Stored data entries
▼
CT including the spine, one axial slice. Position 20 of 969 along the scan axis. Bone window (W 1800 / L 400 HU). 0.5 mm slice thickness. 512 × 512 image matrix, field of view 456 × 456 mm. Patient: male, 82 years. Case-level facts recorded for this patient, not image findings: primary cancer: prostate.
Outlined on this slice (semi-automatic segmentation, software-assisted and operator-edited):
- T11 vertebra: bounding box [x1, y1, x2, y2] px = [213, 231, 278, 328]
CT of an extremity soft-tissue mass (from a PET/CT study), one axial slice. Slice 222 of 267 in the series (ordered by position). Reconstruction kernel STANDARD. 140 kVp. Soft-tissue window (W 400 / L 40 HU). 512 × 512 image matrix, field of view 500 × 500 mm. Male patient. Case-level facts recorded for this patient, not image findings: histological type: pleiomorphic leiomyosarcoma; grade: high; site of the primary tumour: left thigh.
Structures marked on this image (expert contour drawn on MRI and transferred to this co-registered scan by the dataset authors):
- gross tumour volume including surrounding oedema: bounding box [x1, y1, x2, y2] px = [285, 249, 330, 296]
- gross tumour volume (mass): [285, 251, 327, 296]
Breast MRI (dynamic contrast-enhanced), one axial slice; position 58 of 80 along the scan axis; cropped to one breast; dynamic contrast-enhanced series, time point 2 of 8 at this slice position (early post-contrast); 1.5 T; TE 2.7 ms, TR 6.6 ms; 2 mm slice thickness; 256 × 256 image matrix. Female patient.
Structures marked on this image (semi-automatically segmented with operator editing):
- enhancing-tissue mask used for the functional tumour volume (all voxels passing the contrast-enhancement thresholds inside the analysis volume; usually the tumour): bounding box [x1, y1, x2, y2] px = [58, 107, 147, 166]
▲
# Assigned task
If a line falls between the first line of the entries and the line containing "- gross tumour volume (mass): [285, 251, 327, 296]", or is one of those two, restate it word for word; leave all other lines out.

# Solved exercise
CT including the spine, one axial slice. Position 20 of 969 along the scan axis. Bone window (W 1800 / L 400 HU). 0.5 mm slice thickness. 512 × 512 image matrix, field of view 456 × 456 mm. Patient: male, 82 years. Case-level facts recorded for this patient, not image findings: primary cancer: prostate.
Outlined on this slice (semi-automatic segmentation, software-assisted and operator-edited):
- T11 vertebra: bounding box [x1, y1, x2, y2] px = [213, 231, 278, 328]
CT of an extremity soft-tissue mass (from a PET/CT study), one axial slice. Slice 222 of 267 in the series (ordered by position). Reconstruction kernel STANDARD. 140 kVp. Soft-tissue window (W 400 / L 40 HU). 512 × 512 image matrix, field of view 500 × 500 mm. Male patient. Case-level facts recorded for this patient, not image findings: histological type: pleiomorphic leiomyosarcoma; grade: high; site of the primary tumour: left thigh.
Structures marked on this image (expert contour drawn on MRI and transferred to this co-registered scan by the dataset authors):
- gross tumour volume including surrounding oedema: bounding box [x1, y1, x2, y2] px = [285, 249, 330, 296]
- gross tumour volume (mass): [285, 251, 327, 296]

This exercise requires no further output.